Cloud-native infrastructure solutions provider Fairwinds has announced a new open-source Kubernetes project, Polaris, designed to be a diagnostic tool that provides an overview of current deployments, keeps teams in sync, and ensures the stability, efficiency and security of a cluster.
“Keeping cloud-native environments healthy is a challenge. Even the smallest errors in Kubernetes deployment configurations can lead to major issues ranging from poor container performance to production outages and security breaches,” said Bill Ledingham, CEO at Fairwinds. “Polaris, built on a set of well-tested standards, provides an easy and fast way to identify configuration issues early, fix them, and prevent future problems.”
Polaris features a dashboard that runs a variety of health checks based on best practices and standards; an experimental validated webhook that prevents future configuration errors from being deployed; and the ability to audit local YAML files.
“Polaris is designed to ease this handoff between platform engineering teams and app development teams. We specifically targeted issues with app configuration that could lead to problems with scaling, stability, efficiency, and security. With every point you add to your Polaris score, you reduce your chances of experiencing an outage, security breach, or performance degradation,” the team wrote in a blog post.

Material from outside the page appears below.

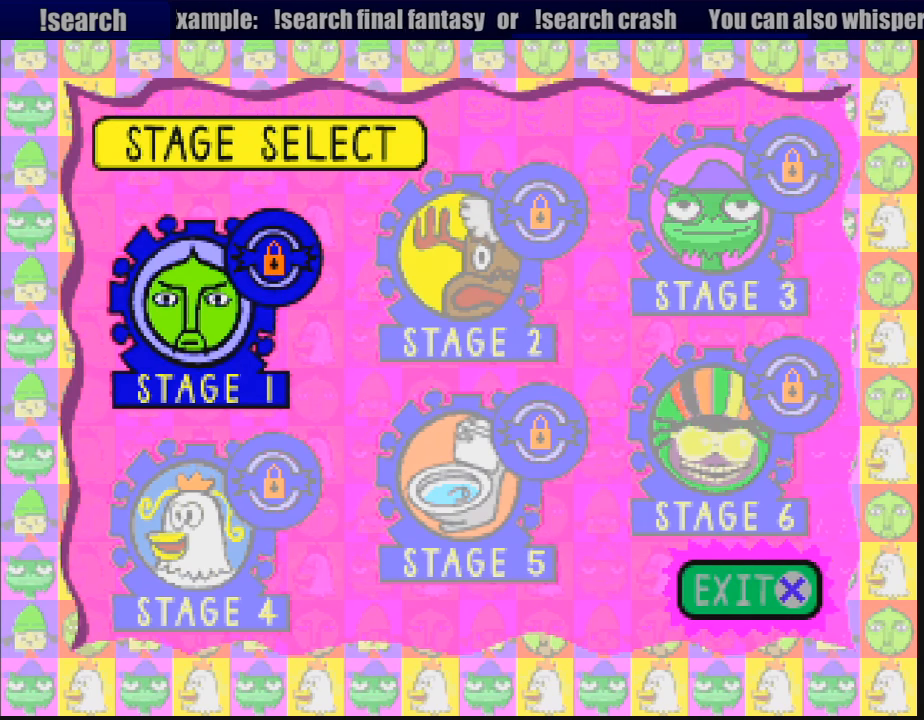
{"buttons": [], "events": [[117, "CROSS", "down"], [217, "CROSS", "up"]]}
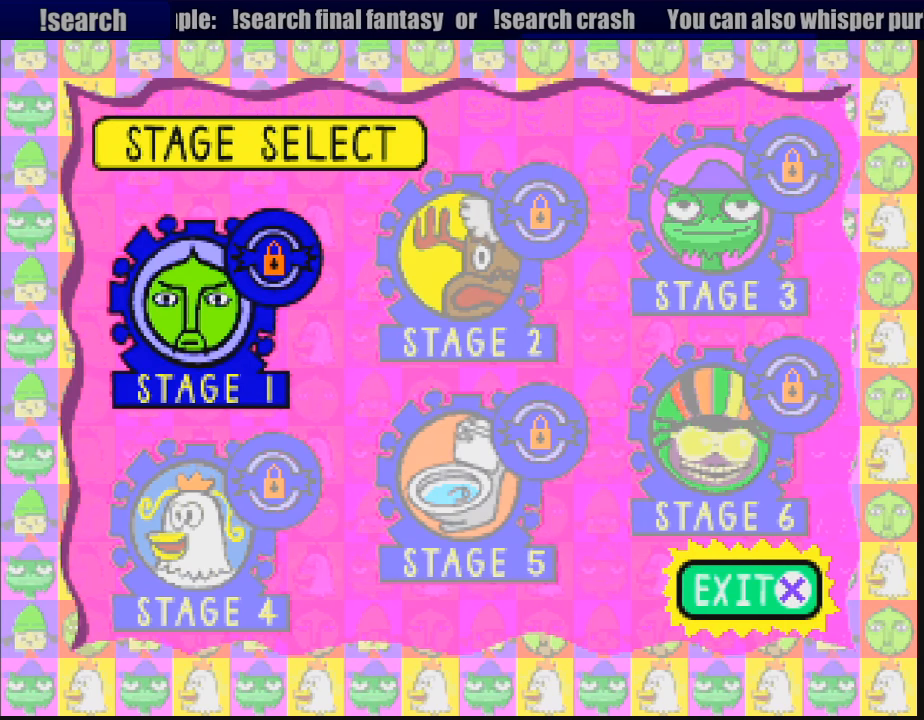
{"buttons": [], "events": []}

In addition, the company announced Polaris Snapshot, a new capability that will enable users to generate a report from Polaris and share it with their team members.
“Once we finished Polaris, it came time to actually run it in our customer’s clusters. It was easy to set up a temporary dashboard before a meeting, but we didn’t want to leave an unnecessary process running in each customer’s environment, no matter how small and cheap it might be. And the fact that the report would change in response to new deployments could lead to miscommunication,” the team wrote in a post. “What we needed was a way to generate a one-off report, a snapshot of the cluster’s state at a particular point in time. This report could then be saved, passed around, and discussed as we set up a plan to prioritize and address the issues Polaris found.”
Going forward, the team plans to add capabilities that will bring Polaris beyond just deployments, such as support for StatefulSets, Jobs, CronJobs and DaemonSets. The team also revealed plans for support for exemptions and new ways to enable users to create their own custom Polaris checks. As for Polaris Snapshot, the team is working on saving report history, multi-cluster management and email/Slack alerts.